REQUEST A: Return the excerpt on UK nuclear power and AI data centers word for word, starting at "Part of the" and ending after "power needs increase.".

SELECTED EXTRACT:
=-=-=

Part of the reason the UK government is interested in outsourcing power generation, even nuclear, to private equity is that it expects a spike in power demand from AI datacenters over the next few years, even as the nation’s overall power needs increase.
This is also why Google Cloud, a key AI data center player, has joined in on SME’s project as a strategic partner that could, as per Michał Sołowow, invest as much as £4.5 billion in data centers in the country to make use of some of the added capacity.
Given that both SMRs (including the proposed GE Vernova Hitachi BWRX-300) and data centers require access to water and space for construction, one can assume that both will prefer cheap, easily accessible coastal, estuarine, or riverside land, which means that the UK’s countryside could soon see certain areas change meaningfully in terms of aesthetics at the very least.
Smaller rivers, however, might not cut it, as SMRs also require the water bodies they use to act as ‘heatsinks’ for their operation, and 6 or 4 in the same location might overwhelm them, limiting the number of areas that are viable for such buildouts, which means that SME’s proposed project might set the baseline for how privatized nuclear power will shape the UK countryside in the days to come even as AI data center demand is expected to increase pressure on the national grid.
For now, SME’s proposal has yet to be approved by the government, making the £35 billion figure an estimate that may or may not apply, given that it still needs to secure financing and lock in government guarantees on pricing before it moves meaningfully towards construction.

=-=-=

[Saved entries]
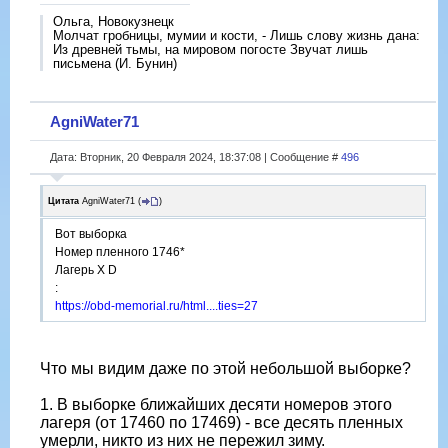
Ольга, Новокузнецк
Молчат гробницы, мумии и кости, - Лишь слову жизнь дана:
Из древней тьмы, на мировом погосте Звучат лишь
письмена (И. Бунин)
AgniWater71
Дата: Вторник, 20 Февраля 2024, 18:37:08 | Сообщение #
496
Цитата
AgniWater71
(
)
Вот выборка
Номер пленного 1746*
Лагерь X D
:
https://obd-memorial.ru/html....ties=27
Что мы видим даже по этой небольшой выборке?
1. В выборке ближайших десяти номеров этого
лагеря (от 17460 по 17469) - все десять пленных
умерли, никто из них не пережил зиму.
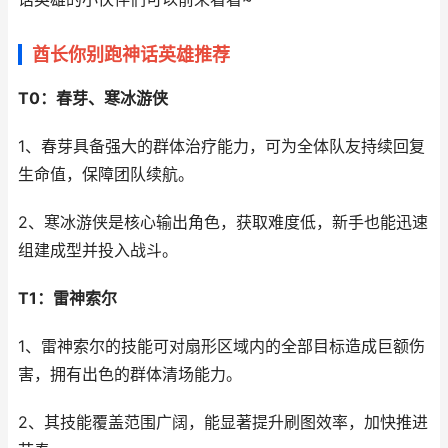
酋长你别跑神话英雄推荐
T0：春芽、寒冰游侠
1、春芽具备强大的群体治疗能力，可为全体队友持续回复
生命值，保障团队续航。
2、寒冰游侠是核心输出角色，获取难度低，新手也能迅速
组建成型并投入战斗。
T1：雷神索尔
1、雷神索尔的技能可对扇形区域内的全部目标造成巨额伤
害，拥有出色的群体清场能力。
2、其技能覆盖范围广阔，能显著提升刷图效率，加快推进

=-=-=

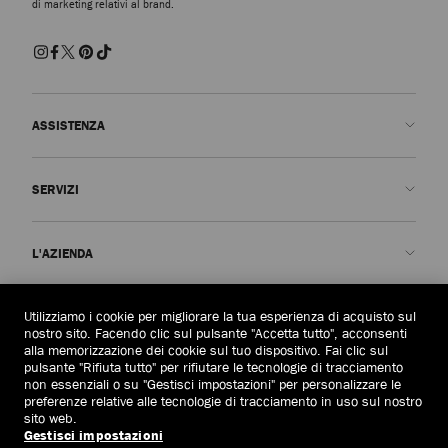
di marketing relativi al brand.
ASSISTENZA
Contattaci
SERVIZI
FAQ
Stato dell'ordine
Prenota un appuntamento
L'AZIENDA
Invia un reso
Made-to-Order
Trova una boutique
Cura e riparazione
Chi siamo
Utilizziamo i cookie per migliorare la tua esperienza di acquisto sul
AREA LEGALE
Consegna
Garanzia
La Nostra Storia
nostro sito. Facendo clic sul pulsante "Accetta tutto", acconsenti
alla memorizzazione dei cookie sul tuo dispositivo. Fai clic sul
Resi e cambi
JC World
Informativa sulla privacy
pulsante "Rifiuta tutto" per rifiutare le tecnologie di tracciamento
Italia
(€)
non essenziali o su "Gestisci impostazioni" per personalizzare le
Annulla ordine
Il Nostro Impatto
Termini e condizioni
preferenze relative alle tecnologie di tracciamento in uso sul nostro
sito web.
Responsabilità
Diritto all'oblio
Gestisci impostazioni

=-=-=

REQUEST B: From the entries above, retype the lines exactly, starting with the line that contains "di marketing relativi al brand." and ending after the line that contains "Termini e condizioni".

RESULT A:
Part of the reason the UK government is interested in outsourcing power generation, even nuclear, to private equity is that it expects a spike in power demand from AI datacenters over the next few years, even as the nation’s overall power needs increase.

RESULT B:
di marketing relativi al brand.
ASSISTENZA
Contattaci
SERVIZI
FAQ
Stato dell'ordine
Prenota un appuntamento
L'AZIENDA
Invia un reso
Made-to-Order
Trova una boutique
Cura e riparazione
Chi siamo
Utilizziamo i cookie per migliorare la tua esperienza di acquisto sul
AREA LEGALE
Consegna
Garanzia
La Nostra Storia
nostro sito. Facendo clic sul pulsante "Accetta tutto", acconsenti
alla memorizzazione dei cookie sul tuo dispositivo. Fai clic sul
Resi e cambi
JC World
Informativa sulla privacy
pulsante "Rifiuta tutto" per rifiutare le tecnologie di tracciamento
Italia
(€)
non essenziali o su "Gestisci impostazioni" per personalizzare le
Annulla ordine
Il Nostro Impatto
Termini e condizioni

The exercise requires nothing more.